Reference has been made in the argument to the Sedition Act
of 1940. This Act was rot cited, as was suggested, to
establish an identity of legal situations between the Act
and the Charter of this Tribunal. It was cited only to show
that the concept of organizational criminality is not
foreign to Anglo-American jurisprudence. Under the Sedition
Act, each person indicted has the opportunity of resisting
in Court the charge of criminality of the organization to
which he is accused of belonging. But that is not to say
that, apart from constitutional questions which are
inapplicable here, the Congress of the United States could
not provide, as in this Charter, that the criminal character
of the organization should first be litigated in a general
proceeding in which all members are given a chance of
appearing in person or by representation, reserving their
personal defences to subsequent trials in which they may
contest all questions except the single question of whether
the organization was criminal. What we seek here is not a
criminal conviction of the members of these organizations.
Their individual criminality is not an issue before this
Tribunal. The only issue is whether the Tribunal shall or
shall not declare these organizations to have been criminal.

The very anonymity which the Nazis intended to give to crime
by the use of these organizations plagues us to the end of
this Trial. After these proceedings are concluded, this same
organizational anonymity will plague the Allied Powers in
seeking to bring to book those who are responsible for these
terrible offences. It is a sobering fact that the vast
majority of the crimes committed in the names of these
organizations must go unpunished. But Nazism must not escape
by this route which it made for itself; it must not survive
in secret and undenounced organizational entities to prepare
a new onslaught against civilization. By a declaration of
criminality against these organizations, the Tribunal will
give a warning to not only the people of Germany but the
people of the whole world. Mankind will know: that no crime
will go unpunished because it was committed in the name of a
political party or of a State, that no crime will be passed
by because it is too big; that no criminals will avoid
punishment because they are too many.

On 28th February, 1946, in this courtroom, the Chief
Prosecutor for the United States of America, Mr. Justice
Robert H. Jackson, made a statement before this Tribunal
concerning the criminality of these organizations. That
statement represents the attitude of the United States. I
can do no better than to remind the Tribunal of it again:

  "In administering preventive justice with a view to
  forestalling repetition of these Crimes Against Peace,
  Crimes Against Humanity and War Crimes, it would be a
  greater catastrophe to acquit these organizations than it
  would be to acquit the entire twenty-two individual
  defendants in the box. These defendants' power for harm is
  past. They are discredited men. That of these
  organizations goes on.

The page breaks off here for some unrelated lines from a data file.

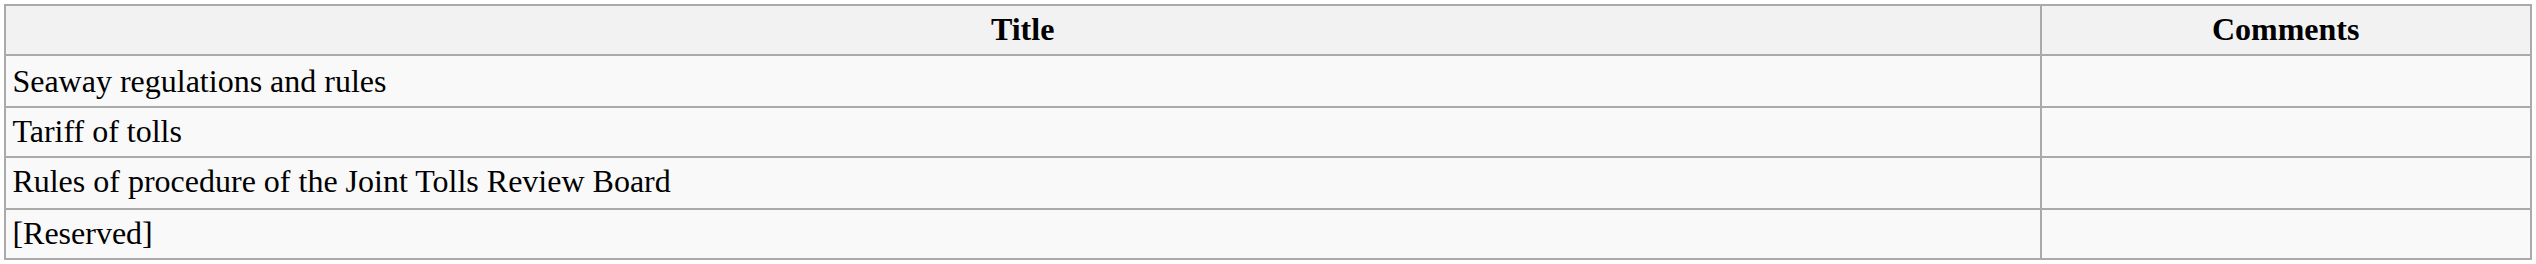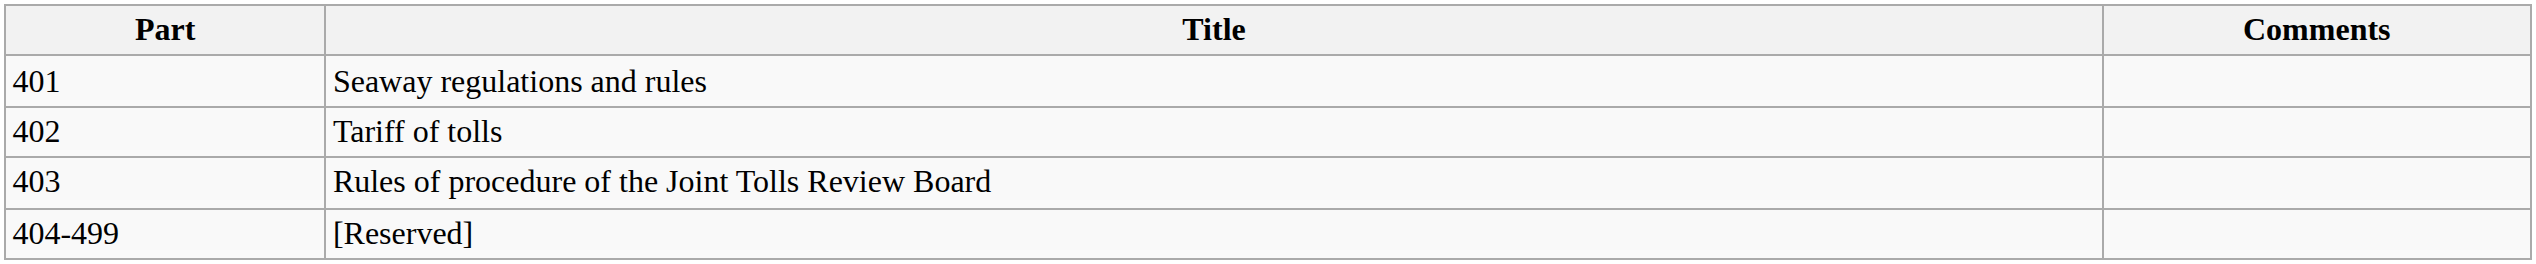+ column: Part | 401 | 402 | 403 | 404-499
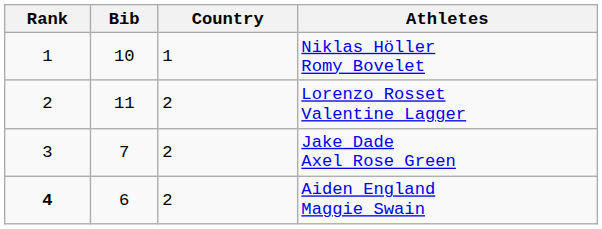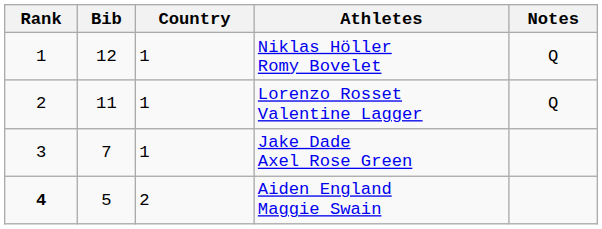+ column: Notes | Q | Q
Niklas Höller Romy Bovelet | Bib: 10 -> 12
Lorenzo Rosset Valentine Lagger | Country: 2 -> 1
Jake Dade Axel Rose Green | Country: 2 -> 1
Aiden England Maggie Swain | Bib: 6 -> 5
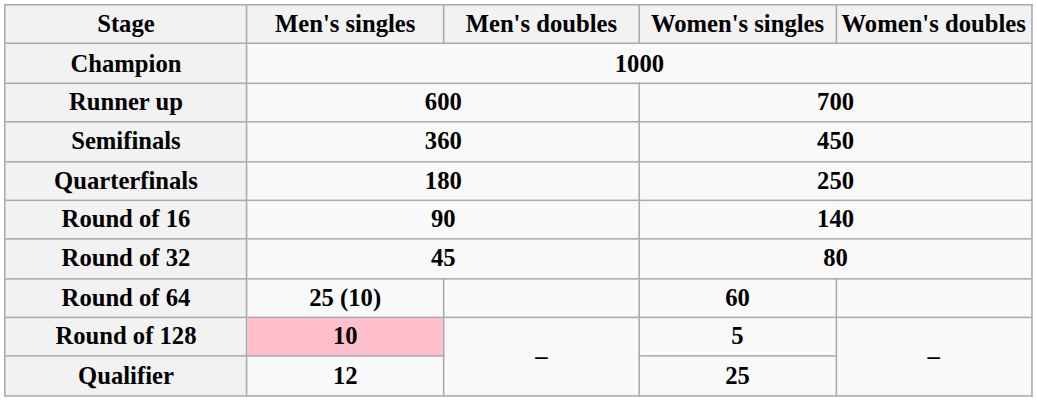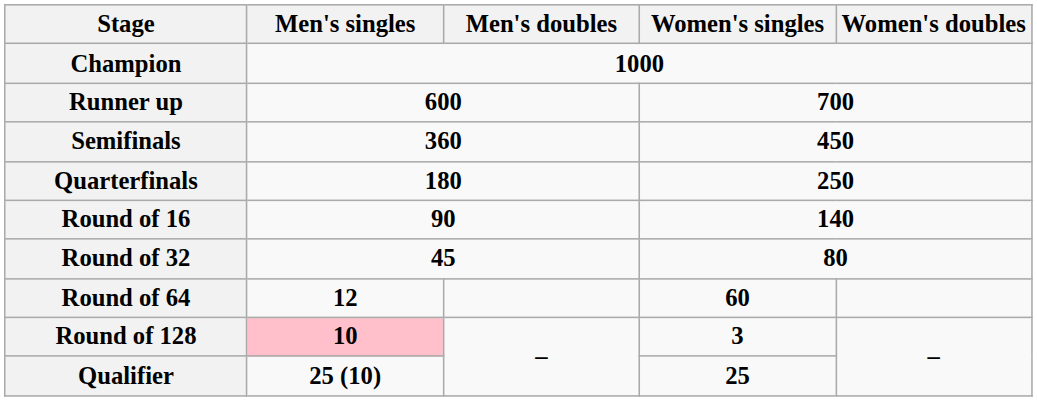Round of 64 | Men's singles: 25 (10) -> 12
Round of 128 | Women's singles: 5 -> 3
Qualifier | Men's singles: 12 -> 25 (10)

If these organizations are
  exonerated here the German people will infer that they did
  no wrong, and they will easily be regimented in
  reconstituted organizations under new names behind the
  same programme.
  
  In administering retributive justice it would be possible
  to exonerate these organizations only by concluding that
  no crimes have been committed by the

                                                  [Page 313]

  Nazi regime. For these organizations' sponsorship of every
  Nazi purpose and their confederation to execute every
  measure to attain these ends is beyond denial. A failure
  to condemn these organizations under the terms of the
  Charter can only mean that such Nazi ends and means cannot
  be considered criminal and that the Charter of the
  Tribunal declaring them so is a nullity."

THE PRESIDENT: The Tribunal will adjourn.

(The Tribunal adjourned until Friday, 30th August, 1946, at l000 hours.)